Just keep in mind that 1700MIPS is about as fast as a really low end intel pentium3 processor.

Reply Score: 2

RE[6]: Anything but x86
by SamuraiCrow on Mon 19th Oct 2009 18:45 UTC in reply to "RE[5]: Anything but x86"
SamuraiCrow Member since:
2005-11-19

It's still about the same speed as a SAM440ep or SAM440Flex.

Reply Score: 2

RE[5]: Anything but x86
by SamuraiCrow on Mon 19th Oct 2009 18:44 UTC in reply to "RE[4]: Anything but x86"
SamuraiCrow Member since:
2005-11-19

The LimePC has cache coherence issues. Otherwise it WOULD be cool.

Reply Score: 2

Great news
by madcrow on Sun 18th Oct 2009 20:58 UTC
madcrow
Member since:
2006-03-13

But really, all this means is that Hyperion should now be able to spend more time bringing OS4 up to par with Morphos. The presence of two Amiga-like OSes with companies fully able to focus on their development behind them can only be a good thing for both, driving each to strive for better speed and higher hardware and software compatability.

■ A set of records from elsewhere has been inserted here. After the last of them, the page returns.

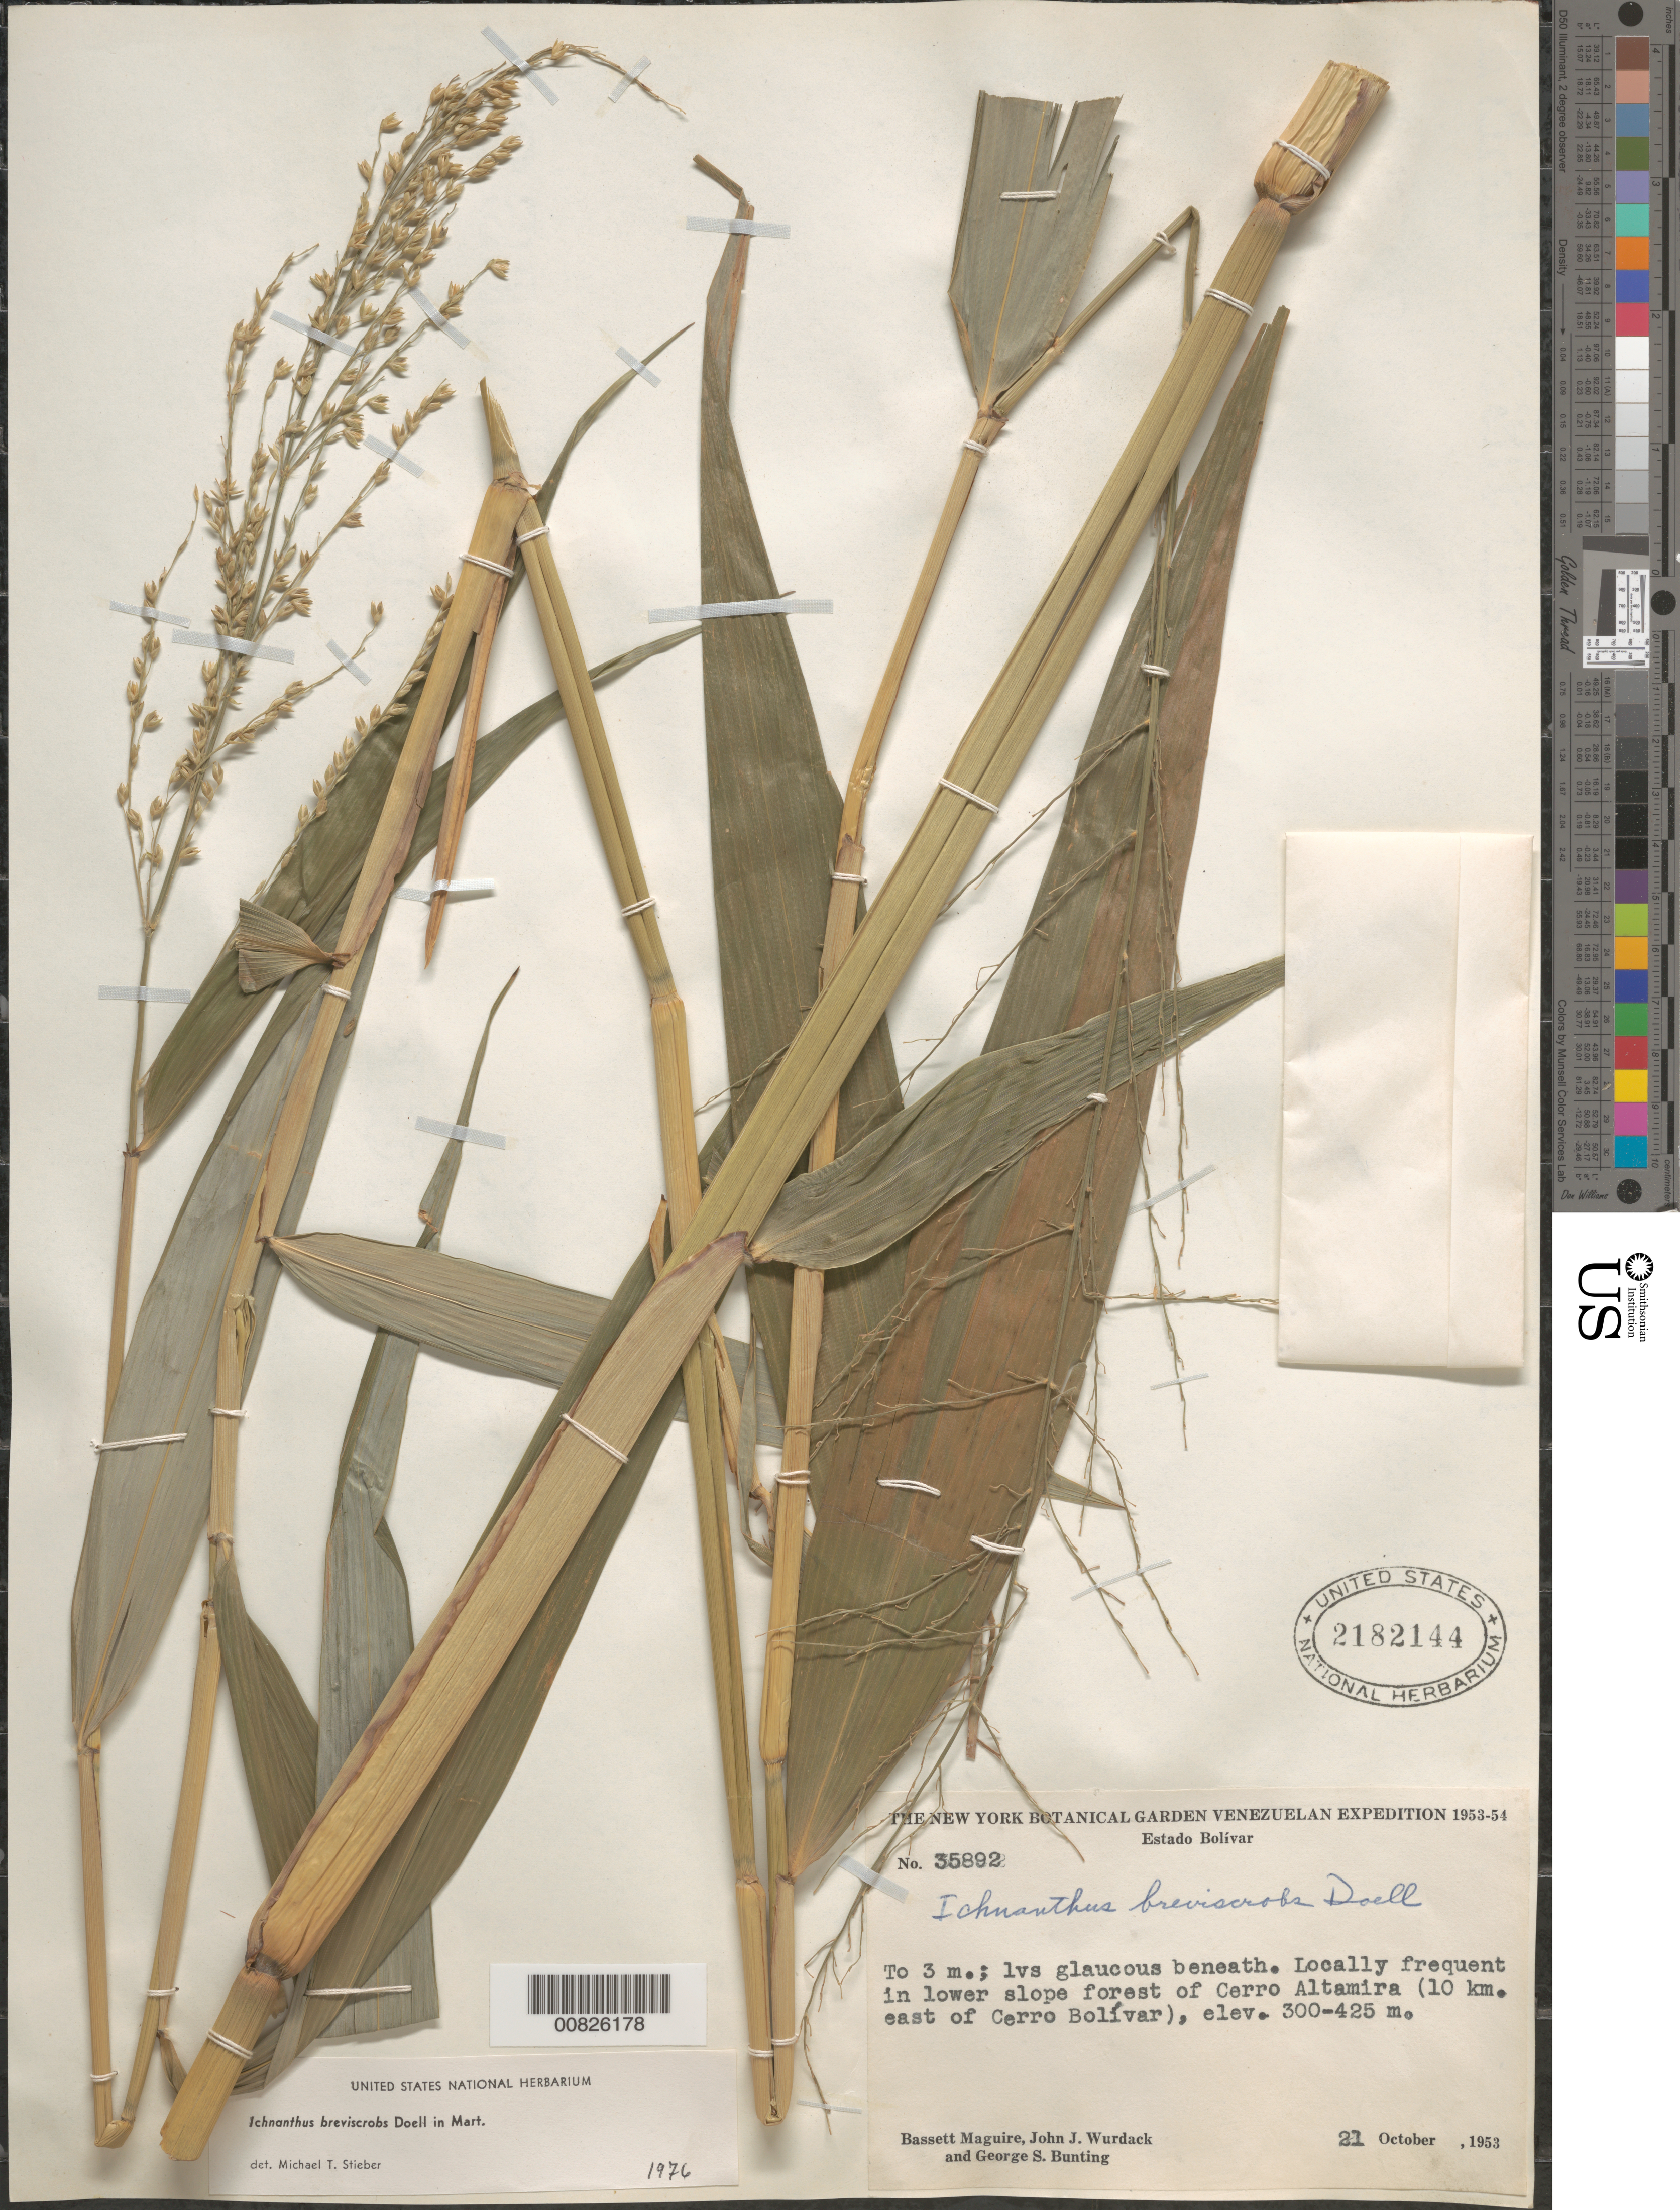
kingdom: Plantae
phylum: Tracheophyta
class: Liliopsida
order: Poales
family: Poaceae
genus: Ichnanthus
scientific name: Ichnanthus breviscrobs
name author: Döll in Mart.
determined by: Stieber, M. T.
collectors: B. Maguire, J. J. Wurdack & G. S. Bunting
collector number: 35892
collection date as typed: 21-Oct-53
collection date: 1953-10-21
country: Venezuela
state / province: Bolívar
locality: Cerro Altamira, 10 km E of Ciudad Piar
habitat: Lower slope forest of cerro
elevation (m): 300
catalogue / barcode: US 2182144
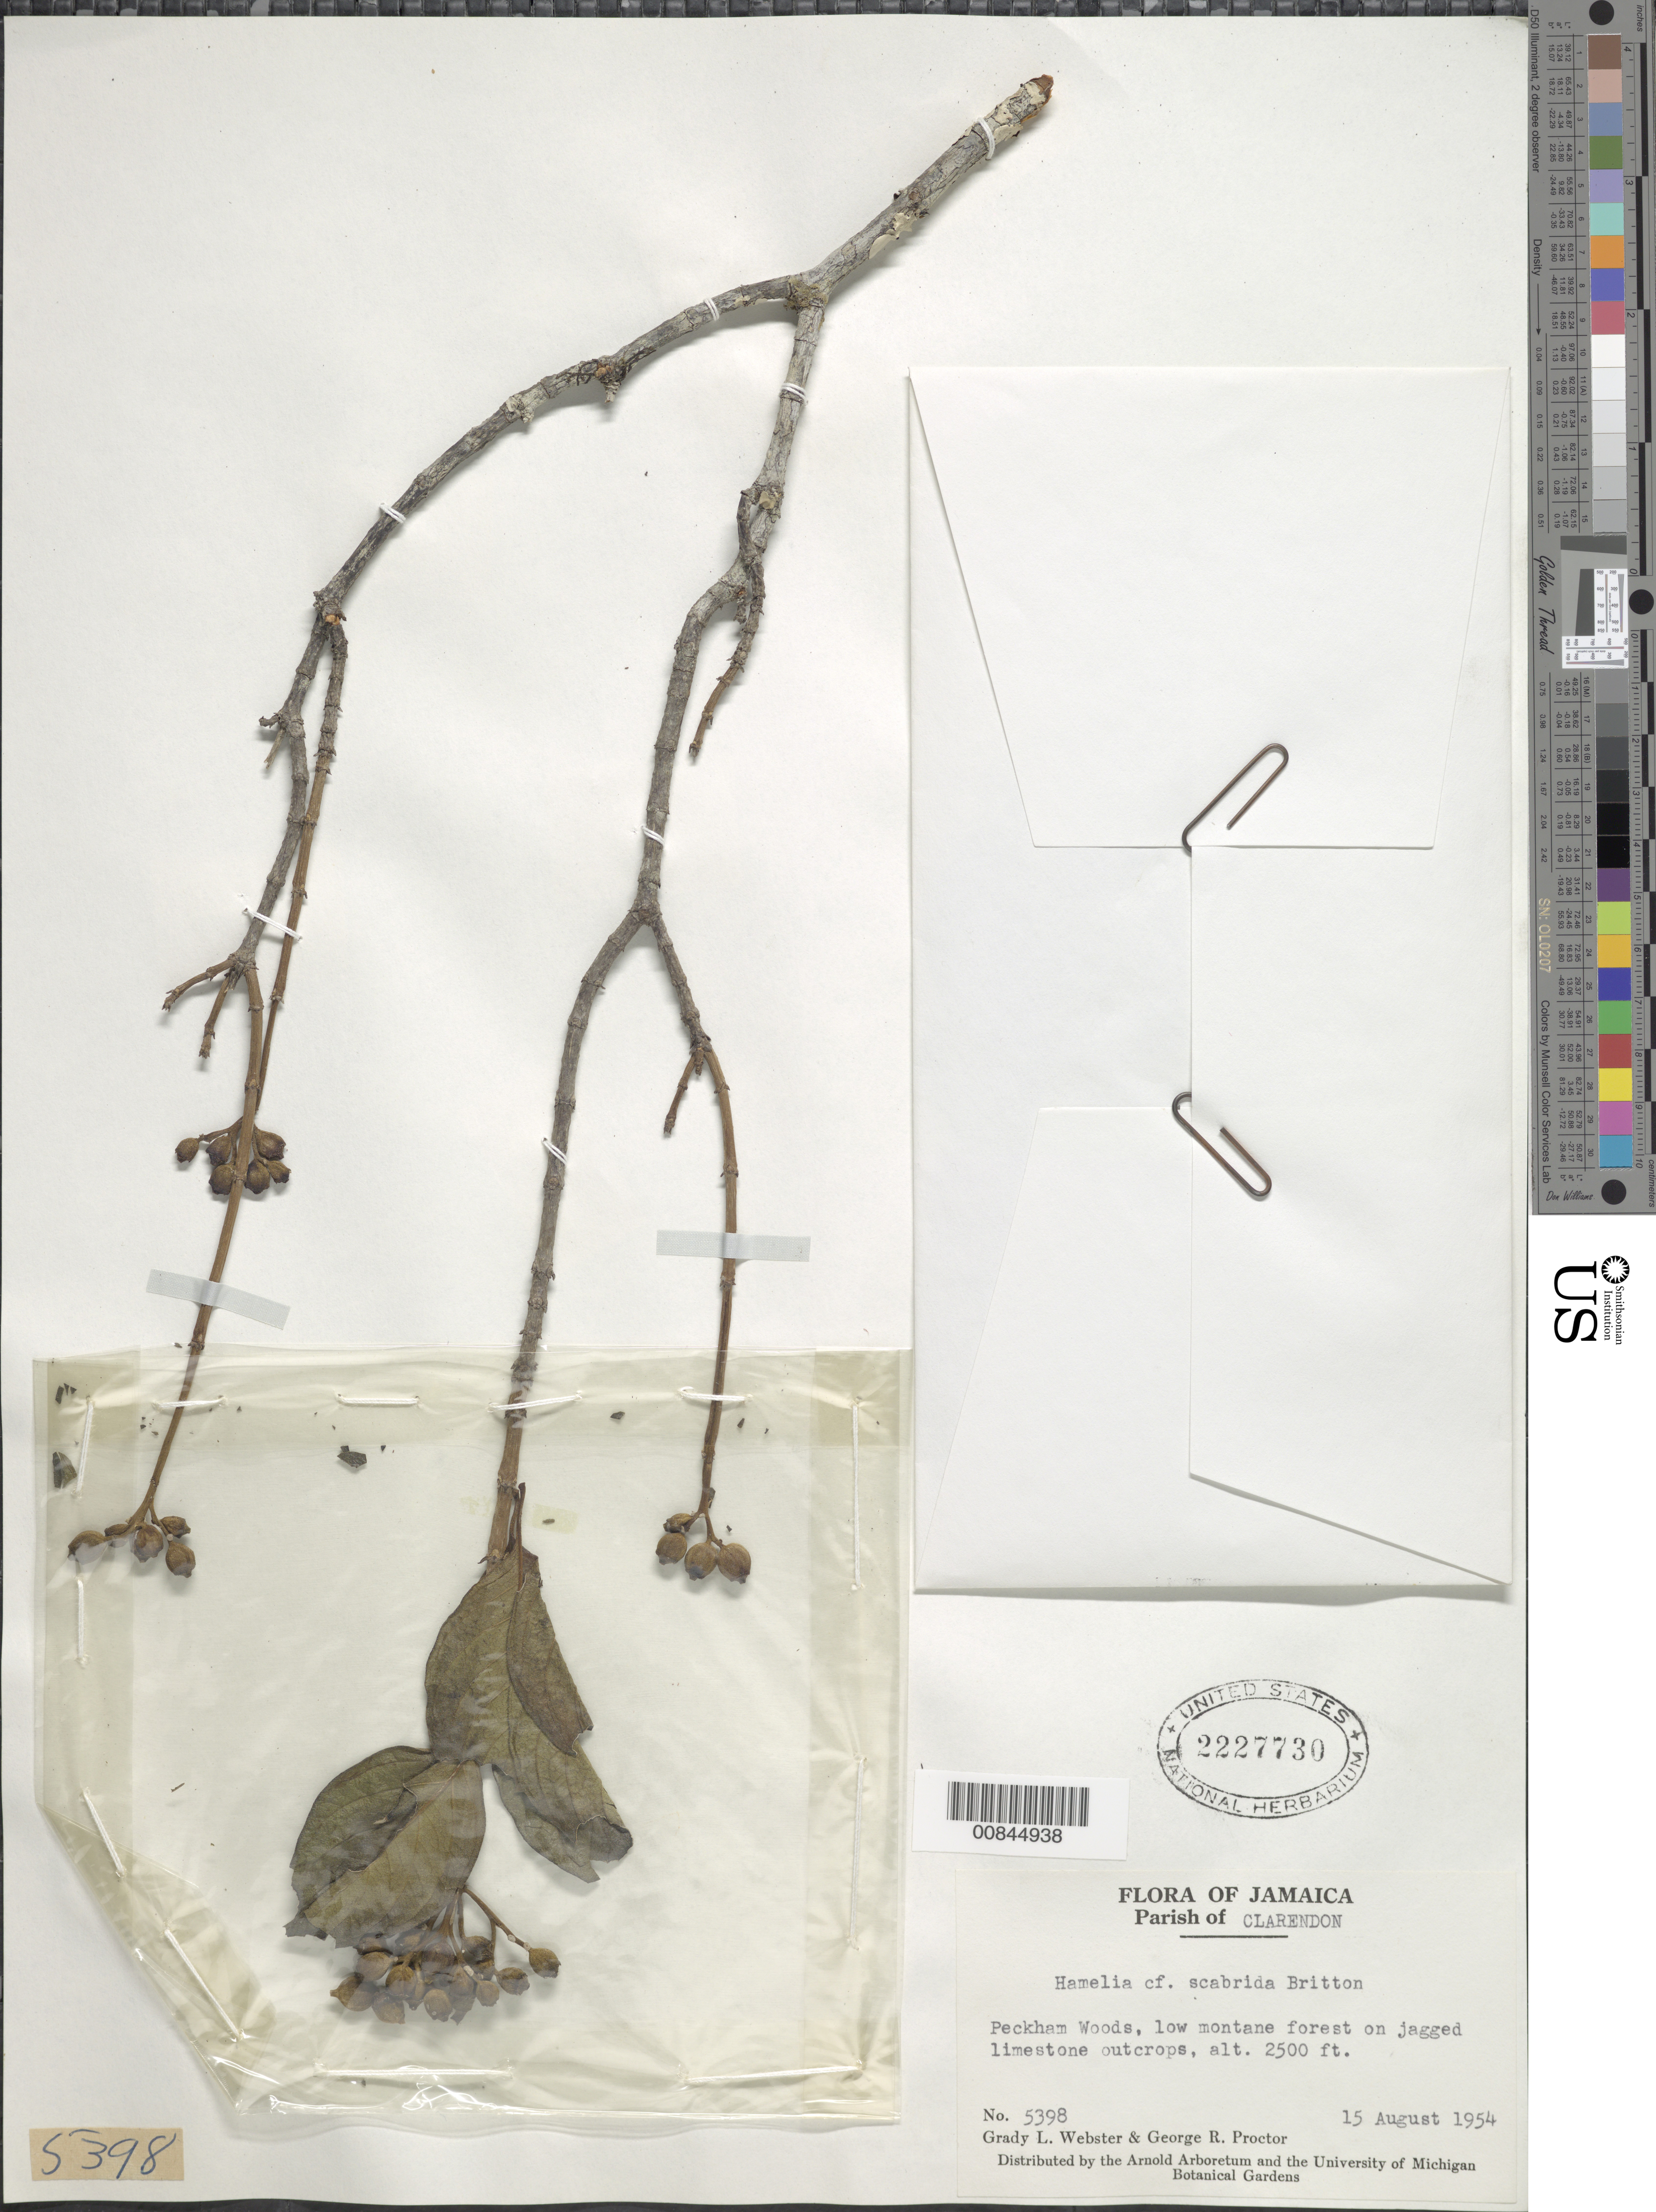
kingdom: Plantae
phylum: Tracheophyta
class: Magnoliopsida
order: Gentianales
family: Rubiaceae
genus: Hamelia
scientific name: Hamelia papillosa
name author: Urb.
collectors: G. L. Webster & G. R. Proctor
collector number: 5398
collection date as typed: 15 Aug 1954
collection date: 1954-08-15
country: Jamaica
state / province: Clarendon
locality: Peckham Woods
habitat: Low montane forest on jagged limestone outcrop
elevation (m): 762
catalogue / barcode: US 2227730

One thing that would be good IMHO would be if Hyperion, the Morphos team and the AROS team were to sit down and hash out a POSIX-like standard that defines the basics of an Amiga-like OS, so that programs written for one could be easily ported to any other. The availablity of more apps would surely help all of them.

Reply Score: 4

RE: Great news
by Moochman on Sun 18th Oct 2009 23:19 UTC in reply to "Great news"
Moochman Member since:
2005-07-06

In a way such a thing already exists, in the form of the OS 3.1 API. But of course a lot of more modern stuff is missing, which would definitely be good to have in a cross-compatible kind of way.

Even niftier though would be if they open-sourced AmigaOS and merged it with MorphOS. I know it's a long shot but one can always dream ;) .

Reply Score: 3

RE[2]: Great news
by AaronD on Mon 19th Oct 2009 05:51 UTC in reply to "RE: Great news"
AaronD Member since:
2009-08-19

But of course a lot of more modern stuff is missing, which would definitely be good to have in a cross-compatible kind of way.

I have long wondered how much the Amiga-like operating systems would slow down once they had to do all the things that modern operating systems had to do.

Reply Score: 1

RE[3]: Great news
by SamuraiCrow on Mon 19th Oct 2009 18:52 UTC in reply to "RE[2]: Great news"
SamuraiCrow Member since:
2005-11-19

I have long wondered how much the Amiga-like operating systems would slow down once they had to do all the things that modern operating systems had to do.


Memory protection slows down a computer a LOT if it has to process a lot of page faults. That's why I have higher hopes for AmigaOS 3.x than 4.x. Little or no MMU support and a flat memory model. That's what it takes to be a fast OS.

If you don't believe me, try running AmigaOS 4.0 for classics and see if OS 4 running on a 150 MHz PowerPC is any faster than a 50 MHz 68060. I'll give you a hint: It isn't. The 68060 will win most of the time because it takes fewer and smaller opcodes to do the same programming and the MMU support costs processor power.

I see I'm starting to repeat myself so I'll just leave you with these thoughts.

Reply Score: 2

RE[4]: Great news
by neticspace on Mon 19th Oct 2009 23:03 UTC in reply to "RE[3]: Great news"
neticspace Member since:
2009-06-09

Memory protection slows down a computer a LOT if it has to process a lot of page faults.


The lack of memory protection makes the operating system simpler and encourages coding applications with high elegance in mind.

I have hopes in AmigaOS-like operating systems.

Reply Score: 1

RE[5]: Great news
by madcrow on Tue 20th Oct 2009 15:01 UTC in reply to "RE[4]: Great news"
madcrow Member since:
2006-03-13

Indeed, that's one criticism of Amiga that I've never really gotten. The lack of protected memory has always struck me as more of an advantage than a disadvantage, at least for the heavily interactive sort of stuff that Amiga is used for. Yes, in a server context Memory protection can be crucial, but for single user system, proper coding and a good memory allocator WITHOUT "hard" protection make for a much better performing system.

Reply Score: 2

RE[2]: Great news
by SamuraiCrow on Mon 19th Oct 2009 18:47 UTC in reply to "RE: Great news"
SamuraiCrow Member since:
2005-11-19

The open-sourced Amiga equivalent is AROS. MorphOS is already based partially on AROS.